Care providers commonly develop intense interpersonal relationships with those they care for, often prioritising others’ needs over their own. While helping and caring for others can be extremely fulfilling, it can also drain your emotional reserves. Over time, this may result in burnout, which is indicated by feelings of overwhelming exhaustion, depersonalisation or cynicism towards people and work, and a sense of professional inefficacy” Jane Lemaire, BMJ – Burnout among doctors July 2017 

Below you can see an excerpt from an article by Medscape showing which physicians experience the most burnout, with critical care and emergency medicine unsurprisingly high in the list.

What contributed most to burnout?

A few reasons sited by fellow doctors in the Medscape article included:

  • Too many bureaucratic tasks (eg, charting, paperwork): 60%
  • Lack of respect from administrator/employers or staff: 39%
  • Too many hours at work: 32%

In short, doctors feel as if they are being exploited by the healthcare system, and feel if they voiced their complaints, they would not receive any sympathy from a wider public that have their own concerns and in general do not get paid as considerably. Without that release, the screw turns further.

  1. No incentive to stay

Whereas in other professions (particularly data sciences), employers offer enticing work packages (pension; comprehensive insurance including health, gym membership; work from home flexibility, utilizing the latest software monitoring tools etc.,), doctors do not feel valued, are given a generous wage, but are expected to work hard to justify that wage and are given no incentives to remain in their posts. In short, there is little value to be a doctor according to management. To key decision makers, the difference between having high performing doctors and low performing doctors is not as pronounced as in computer engineering, particularly when it comes to an end product and business success, this is why you never see hospital systems fighting and headhunting the best talent to come out of medical school.

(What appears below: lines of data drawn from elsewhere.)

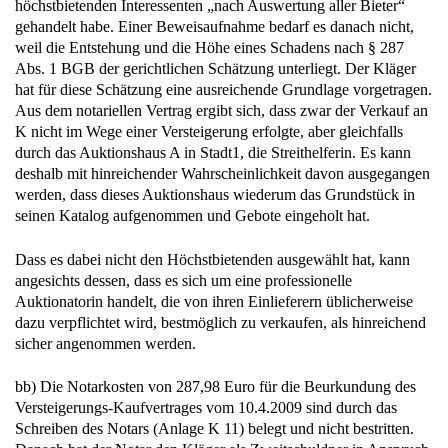
höchstbietenden Interessenten „nach Auswertung aller Bieter“
gehandelt habe. Einer Beweisaufnahme bedarf es danach nicht,
weil die Entstehung und die Höhe eines Schadens nach § 287
Abs. 1 BGB der gerichtlichen Schätzung unterliegt. Der Kläger
hat für diese Schätzung eine ausreichende Grundlage vorgetragen.
Aus dem notariellen Vertrag ergibt sich, dass zwar der Verkauf an
K nicht im Wege einer Versteigerung erfolgte, aber gleichfalls
durch das Auktionshaus A in Stadt1, die Streithelferin. Es kann
deshalb mit hinreichender Wahrscheinlichkeit davon ausgegangen
werden, dass dieses Auktionshaus wiederum das Grundstück in
seinen Katalog aufgenommen und Gebote eingeholt hat.
Dass es dabei nicht den Höchstbietenden ausgewählt hat, kann
angesichts dessen, dass es sich um eine professionelle
Auktionatorin handelt, die von ihren Einlieferern üblicherweise
dazu verpflichtet wird, bestmöglich zu verkaufen, als hinreichend
sicher angenommen werden.
bb) Die Notarkosten von 287,98 Euro für die Beurkundung des
Versteigerungs-Kaufvertrages vom 10.4.2009 sind durch das
Schreiben des Notars (Anlage K 11) belegt und nicht bestritten.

It is not as cool to be the next Edward Jenner as it is to be the next Elon Musk.  

Conclusion

Nowadays, there is less stigma about doctors leaving. Social media has highlighted the reasoning and transparency into why doctors leave medicines, to give back their identity. Often these doctors have far more meaningful lives having left, have become entrepreneurs, start their own companies, become their own bosses, setting their own work times, choosing their own staff, setting their own algorithms and pathways to success. All in all, the first day after they quit, they have never been happier, and that is something that healthcare management need to be aware of.